Due to their different pathogenesis, it is not surprising that the medical conditions associated with each disease are also different. Fibrillary glomerulonephritis is associated with solid cancers, lymphoproliferative disorders, myeloproliferative disorders, vasculitis, and hepatitis or cirrhosis. Autoimmune diseases, including inflammatory bowel disease, are quite common, whereas monoclonal gammopathy is extremely rare (8, 12). In fact, one study found that only 0.7% of DNAJB9-positive fibrillary glomerulonephritis cases were associated with a monoclonal gammopathy (15). On the other hand, two-thirds of a recent combined series from the Mayo Clinic and Columbia University, involving 73 immunotactoid glomerulonephritis cases, had light-chain restriction demonstrated by immunofluorescence on the kidney biopsy (9). In this series, 82% of the patients with monoclonal deposits and 26% of the patients with polyclonal deposits had a hematologic condition. Lymphoma (53%) was the most common hematologic condition, followed by monoclonal gammopathy of renal significance (MGRS; 22%) and multiple myeloma (8%) in the patients with monoclonal deposits (16). Of the patients with lymphoma, 86% had a chronic lymphocytic leukemia/small lymphocytic lymphoma (CLL/SLL) clone. The high percentage of CLL/SLL clones has also been reported by others (6). The different etiologies may explain the difference in recurrence rate after kidney transplantation. Recurrence was reported in 21% of DNAJB9-positive fibrillary glomerulonephritis patients who underwent a kidney transplant after a median of 10.2 years (17). In comparison, 60% of patients with immunotactoid glomerulonephritis experienced recurrence within 10 months of kidney transplantation, which is similar to other MGRS-related diseases (9, 18).

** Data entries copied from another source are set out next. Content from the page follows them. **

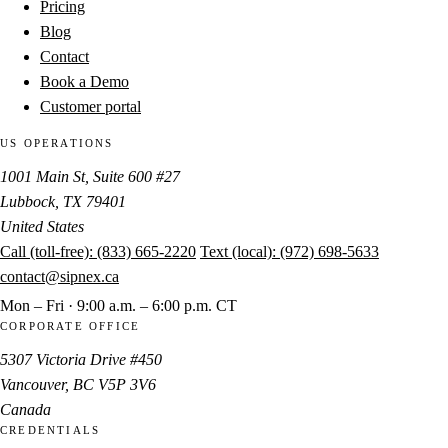
Pricing
Blog
Contact
Book a Demo
Customer portal
US OPERATIONS
1001 Main St, Suite 600 #27
Lubbock, TX 79401
United States
Call (toll-free):
(833) 665-2220
Text (local):
(972) 698-5633
contact@sipnex.ca
Mon – Fri · 9:00 a.m. – 6:00 p.m. CT
CORPORATE OFFICE
5307 Victoria Drive #450
Vancouver, BC V5P 3V6
Canada
CREDENTIALS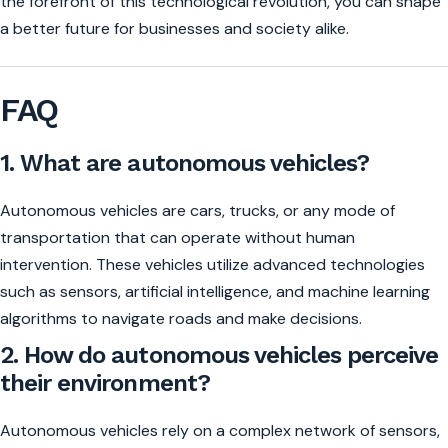
the forefront of this technological revolution, you can shape
a better future for businesses and society alike.
FAQ
1. What are autonomous vehicles?
Autonomous vehicles are cars, trucks, or any mode of
transportation that can operate without human
intervention. These vehicles utilize advanced technologies
such as sensors, artificial intelligence, and machine learning
algorithms to navigate roads and make decisions.
2. How do autonomous vehicles perceive
their environment?
Autonomous vehicles rely on a complex network of sensors,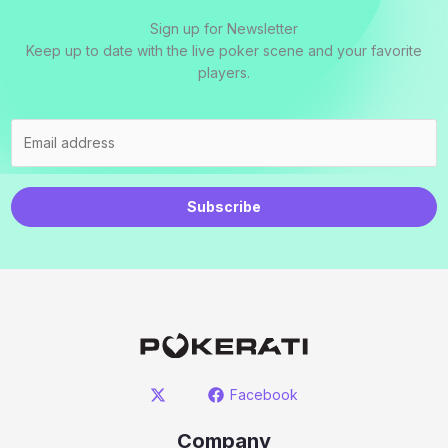
Sign up for Newsletter
Keep up to date with the live poker scene and your favorite
players.
Subscribe
Facebook
Company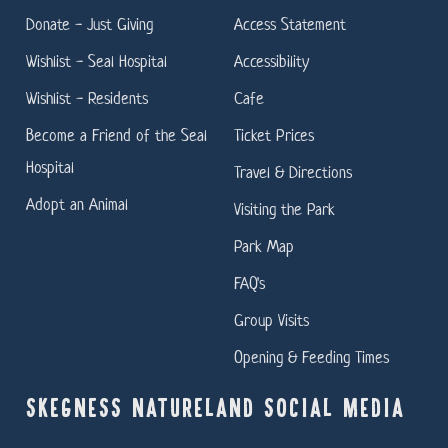
Donate - Just Giving
Access Statement
Wishlist - Seal Hospital
Accessibility
Wishlist - Residents
Cafe
Become a Friend of the Seal
Ticket Prices
Hospital
Travel & Directions
Adopt an Animal
Visiting the Park
Park Map
FAQ's
Group Visits
Opening & Feeding Times
SKEGNESS NATURELAND SOCIAL MEDIA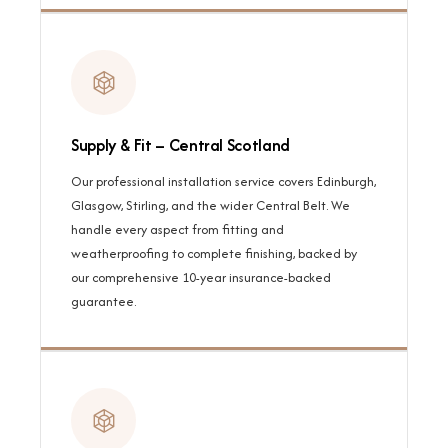
Supply & Fit – Central Scotland
Our professional installation service covers Edinburgh,
Glasgow, Stirling, and the wider Central Belt. We
handle every aspect from fitting and
weatherproofing to complete finishing, backed by
our comprehensive 10-year insurance-backed
guarantee.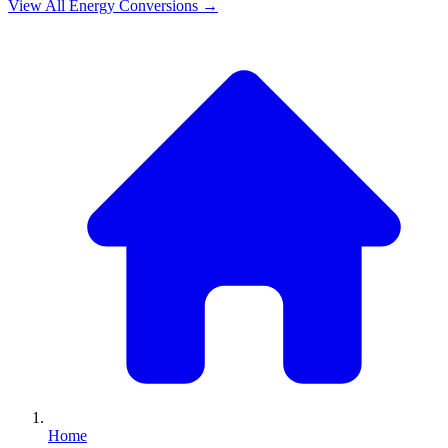
View All
Energy
Conversions →
Home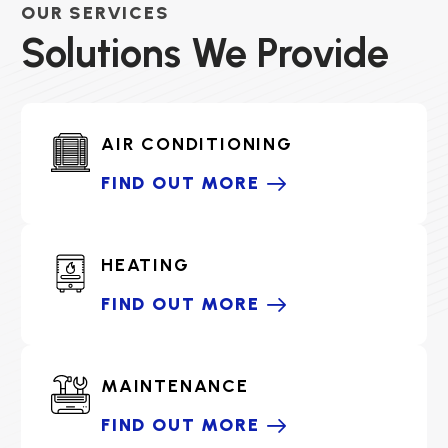
OUR SERVICES
Solutions We Provide
AIR CONDITIONING
FIND OUT MORE
HEATING
FIND OUT MORE
MAINTENANCE
FIND OUT MORE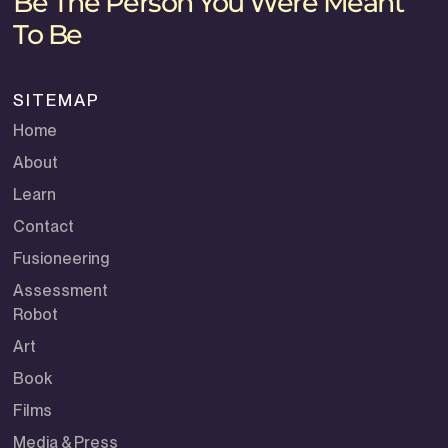
Be The Person You Were Meant
To Be
SITEMAP
Home
About
Learn
Contact
Fusioneering
Assessment
Robot
Art
Book
Films
Media & Press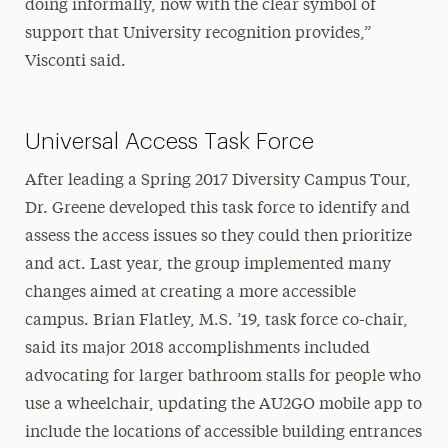
doing informally, now with the clear symbol of
support that University recognition provides,”
Visconti said.
Universal Access Task Force
After leading a Spring 2017 Diversity Campus Tour,
Dr. Greene developed this task force to identify and
assess the access issues so they could then prioritize
and act. Last year, the group implemented many
changes aimed at creating a more accessible
campus. Brian Flatley, M.S. ’19, task force co-chair,
said its major 2018 accomplishments included
advocating for larger bathroom stalls for people who
use a wheelchair, updating the AU2GO mobile app to
include the locations of accessible building entrances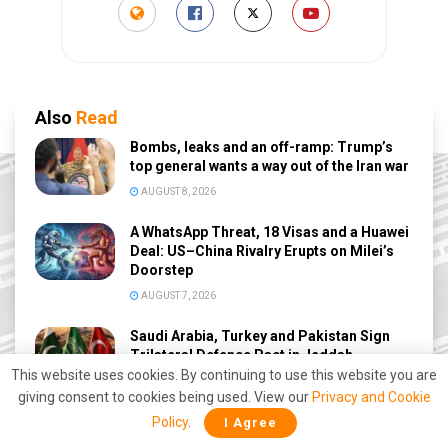
Also
Read
Bombs, leaks and an off-ramp: Trump’s
top general wants a way out of the Iran war
AUGUST 8, 2026
A WhatsApp Threat, 18 Visas and a Huawei
Deal: US–China Rivalry Erupts on Milei’s
Doorstep
AUGUST 7, 2026
Saudi Arabia, Turkey and Pakistan Sign
Trilateral Defence Pact in Jeddah
This website uses cookies. By continuing to use this website you are
AUGUST 7, 2026
giving consent to cookies being used. View our
Privacy and Cookie
Polish Minister Claims PM Modi Stopped
Policy
.
I Agree
Putin From Launching a Nuclear Strike on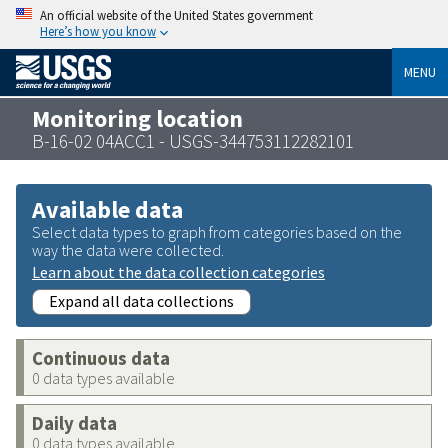
An official website of the United States government
Here’s how you know
MENU
Monitoring location
B-16-02 04ACC1 - USGS-344753112282101
Available data
Select data types to graph from categories based on the
way the data were collected.
Learn about the data collection categories
Expand all data collections
Continuous data
0 data types available
Daily data
0 data types available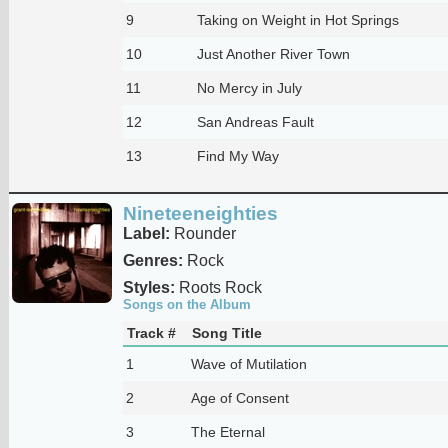
9
Taking on Weight in Hot Springs
10
Just Another River Town
11
No Mercy in July
12
San Andreas Fault
13
Find My Way
Nineteeneighties
Label:
Rounder
Genres:
Rock
Styles:
Roots Rock
Songs on the Album
Track #
Song Title
1
Wave of Mutilation
2
Age of Consent
3
The Eternal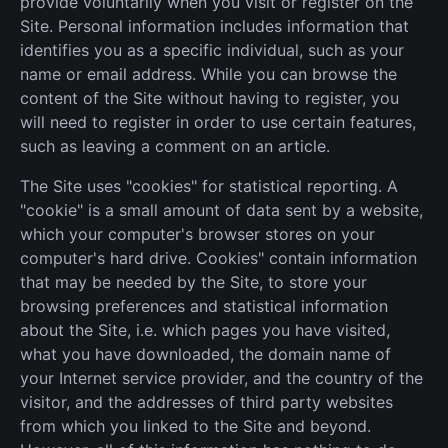
provide voluntarily when you visit or register on the
Site. Personal information includes information that
identifies you as a specific individual, such as your
name or email address. While you can browse the
content of the Site without having to register, you
will need to register in order to use certain features,
such as leaving a comment on an article.
The Site uses "cookies" for statistical reporting. A
"cookie" is a small amount of data sent by a website,
which your computer's browser stores on your
computer's hard drive. Cookies" contain information
that may be needed by the Site, to store your
browsing preferences and statistical information
about the Site, i.e. which pages you have visited,
what you have downloaded, the domain name of
your Internet service provider, and the country of the
visitor, and the addresses of third party websites
from which you linked to the Site and beyond.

So, are fibrillary and immunotactoid glomerulonephritis still considered zebras? It is estimated that there are between 185,000 and 285,000 zebras in the world vs. 58,372,106 horses. Zebras, therefore, represent 0.3%−0.5% of the horse population. Studies estimate that fibrillary glomerulonephritis comprises about 1% of the native kidney biopsies, which is more common than zebras in relationship to horses (7, 12). Immunotactoid glomerulonephritis, on the other hand, makes up only 0.04% of the native kidney biopsies; not only is it a zebra, but it is a Grevy’s zebra, rarest of the zebras (9).